Dia Mrad, l’amoureux (du patrimoine) de Beyrouth

Ce jeune architecte et photographe a capturé dans son viseur la figure de Gibran Khalil Gibran surgissant d’entre les décombres d’une demeure ancienne dévastée par la terrible double explosion du 4 août dernier. Sa photo a fait le buzz. Elle est même devenue le symbole de la destruction de l’âme de la capitale libanaise à travers celle de ses quartiers historiques...
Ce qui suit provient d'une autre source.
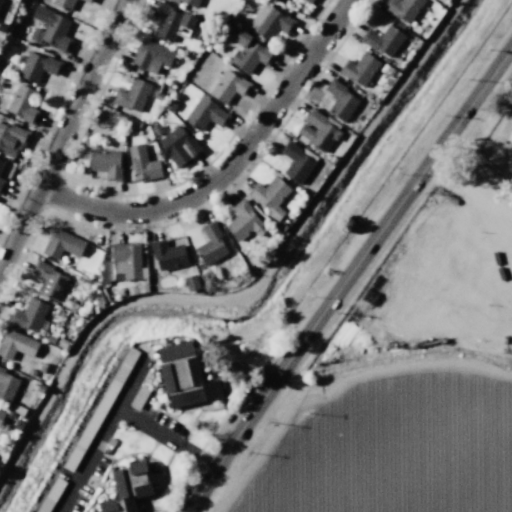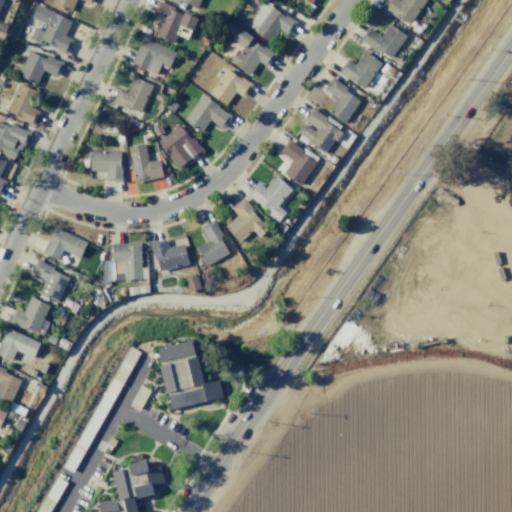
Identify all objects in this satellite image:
building: (308, 1)
building: (308, 1)
building: (0, 2)
building: (1, 2)
building: (186, 2)
building: (189, 2)
building: (67, 3)
building: (67, 3)
building: (403, 8)
building: (403, 8)
building: (170, 21)
building: (269, 22)
building: (270, 22)
building: (171, 23)
building: (50, 29)
building: (51, 30)
building: (383, 40)
building: (383, 40)
building: (249, 52)
building: (249, 53)
building: (151, 55)
building: (152, 55)
building: (37, 66)
building: (37, 66)
building: (359, 69)
building: (359, 69)
building: (228, 86)
building: (228, 86)
building: (131, 95)
building: (132, 95)
building: (159, 97)
building: (340, 100)
building: (340, 100)
building: (22, 103)
building: (21, 104)
building: (170, 105)
building: (205, 114)
building: (206, 114)
building: (156, 129)
building: (317, 131)
building: (317, 131)
road: (61, 133)
building: (11, 139)
building: (12, 139)
building: (178, 146)
building: (180, 147)
building: (296, 162)
building: (296, 162)
building: (106, 163)
building: (106, 163)
building: (142, 164)
building: (142, 164)
road: (227, 168)
building: (1, 177)
building: (1, 177)
building: (270, 196)
building: (270, 196)
building: (244, 221)
building: (244, 221)
building: (62, 244)
building: (62, 244)
building: (210, 244)
building: (211, 244)
building: (167, 254)
building: (167, 255)
building: (125, 260)
building: (126, 260)
road: (347, 279)
building: (49, 280)
building: (49, 281)
building: (191, 283)
building: (143, 288)
building: (132, 290)
building: (29, 315)
building: (29, 315)
building: (16, 344)
building: (16, 344)
building: (183, 375)
building: (183, 376)
crop: (420, 382)
building: (8, 384)
building: (7, 385)
building: (138, 396)
building: (100, 409)
building: (1, 415)
building: (1, 415)
road: (99, 434)
road: (165, 437)
building: (135, 479)
building: (130, 486)
building: (51, 495)
building: (117, 505)
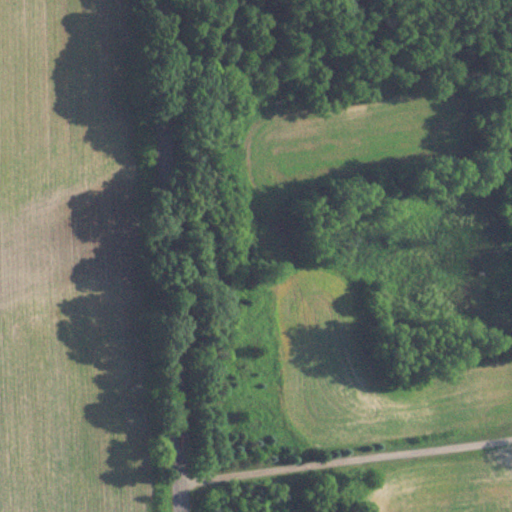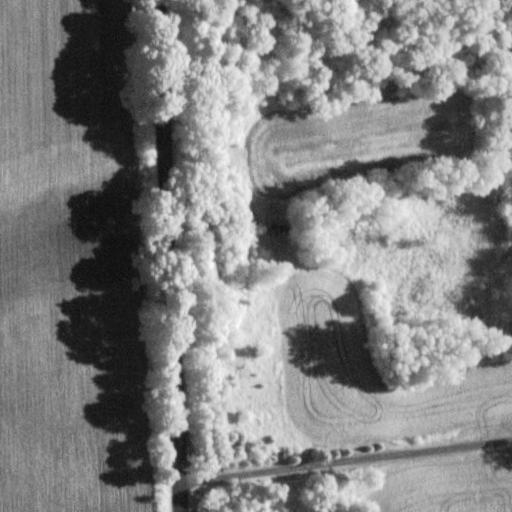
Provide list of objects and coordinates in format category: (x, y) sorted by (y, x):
road: (165, 255)
road: (343, 461)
Dia Mrad, l’amoureux (du patrimoine) de Beyrouth

Le portrait de Gibran Khalil Gibran parmi les décombres d’une maison touchée par l’explosion du 4 août : une image devenue célèbre, réalisée par Dia Mrad. (100x 80cm). Photo DR

Surplombant le port de Beyrouth, une belle bâtisse ancienne de la rue Sursock, éventrée par la double explosion du 4 août, laisse apparaître, sur l’une de ses cloisons intérieures, un portrait géant de Gibran Khalil Gibran. Le regard du poète, qui semble surgir d’entre les murs effondrés de cette demeure patricienne au style italianisant (abritant aujourd’hui les locaux de l’agence de publicité Saatchi&Saatchi), a l’acuité et la tristesse du désespoir. Celui d’avoir été le témoin, occulte, de la dévastation de ce pays du Cèdre dont il a tant rêvé, tant célébré la pérennité… Aurait-il imaginé un jour, l’auteur du Prophète, être associé à une image de la démolition du Liban, lui qui est sa plus célèbre figure tutélaire ? Cette image, qui vaut cent mille mots, c’est un jeune homme de 29 ans qui a eu l’intelligence, la sensibilité et la… témérité de la prendre, au lendemain même de la terrible tragédie qui a frappé la capitale libanaise. Comme le témoignage ultime de la destruction de son âme à travers celle de ses quartiers historiques…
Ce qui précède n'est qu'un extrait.